While the manager may be right to publicly endorse his players as a managerial tactic, his words will hold little merit with everyone else. Anyone who watched the game on Saturday afternoon could clearly see that Newcastle were severely lacking any attacking intensity. One Newcastle fan who attended the game told me via Facebook afterwards “what I saw at Upton Park on Saturday was a team with no spirit and no ideas…That was an abysmal performance.”
So while Pardew can tell anyone who will listen that his side showed a fighting spirit at Upton Park, everyone else knows that that is not the case. Considering the desperate situation they are in, Newcastle’s performance on Saturday was nothing but underwhelming, and it was in keeping with the product they’ve been putting on the field all season long.

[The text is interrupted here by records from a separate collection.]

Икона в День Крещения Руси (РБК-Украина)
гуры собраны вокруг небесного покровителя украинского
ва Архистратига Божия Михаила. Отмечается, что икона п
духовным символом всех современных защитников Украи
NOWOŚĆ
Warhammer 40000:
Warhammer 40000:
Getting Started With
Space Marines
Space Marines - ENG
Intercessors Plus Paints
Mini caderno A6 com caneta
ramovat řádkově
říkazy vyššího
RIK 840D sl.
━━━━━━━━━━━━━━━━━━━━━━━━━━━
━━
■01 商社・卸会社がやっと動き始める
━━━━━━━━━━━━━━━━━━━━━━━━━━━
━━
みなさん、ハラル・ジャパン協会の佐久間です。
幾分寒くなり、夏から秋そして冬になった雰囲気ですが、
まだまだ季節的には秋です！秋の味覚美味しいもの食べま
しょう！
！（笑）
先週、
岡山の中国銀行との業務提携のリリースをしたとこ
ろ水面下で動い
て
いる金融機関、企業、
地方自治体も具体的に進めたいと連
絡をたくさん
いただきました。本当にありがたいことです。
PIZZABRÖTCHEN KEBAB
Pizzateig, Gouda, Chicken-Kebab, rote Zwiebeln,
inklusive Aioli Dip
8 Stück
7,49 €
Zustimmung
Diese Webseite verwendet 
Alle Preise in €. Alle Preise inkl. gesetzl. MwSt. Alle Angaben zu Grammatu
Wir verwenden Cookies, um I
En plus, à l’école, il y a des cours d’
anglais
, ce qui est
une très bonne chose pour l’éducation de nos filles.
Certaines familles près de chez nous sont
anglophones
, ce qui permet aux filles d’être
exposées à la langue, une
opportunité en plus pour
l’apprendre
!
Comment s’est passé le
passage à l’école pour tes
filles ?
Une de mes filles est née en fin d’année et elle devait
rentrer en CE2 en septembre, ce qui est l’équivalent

Huw Silk, once a regular at St James’ Park but now nothing more than a disenchanted sceptic, echoed the sentiment of many Newcastle fans when I asked him what he felt about their poor showings of late:
“It’s not just recently I have become disenchanted. This whole season has been such a regression since last year – ok, maybe we did better then than we deserved, but a team made up of the players we have should not be languishing so miserably. This season has been an exact replica of 2009 – bottom half all season then going even more off the boil in the final weeks, unable to figure out where the next points will come from until we find ourselves in the mire just as the season finishes.”
Right now, the momentum is running against Newcastle like an 80mph headwind against a propeller plane, just as it did the last time they were dumped from the Premier League. With a win on Tuesday night against Swansea, Wigan can leapfrog Newcastle and put the Magpies in the bottom three for the first time this season. Even if Wigan take nothing from the game at the DW Stadium, they will still be only 3 points behind with a very similar goal difference.
Relegation is once again a very real threat for the Toon, and if they hope to survive it, they are going to have to dramatically improve the effort and intensity that they show on the pitch. At this stage of the season, there are no easy games, and with only 4 points separating 5 teams fighting off that last relegation spot, it’s going to take a huge effort from everyone, both physically and mentally, to survive. On the evidence of the last two months or so, Newcastle just don’t have what it takes.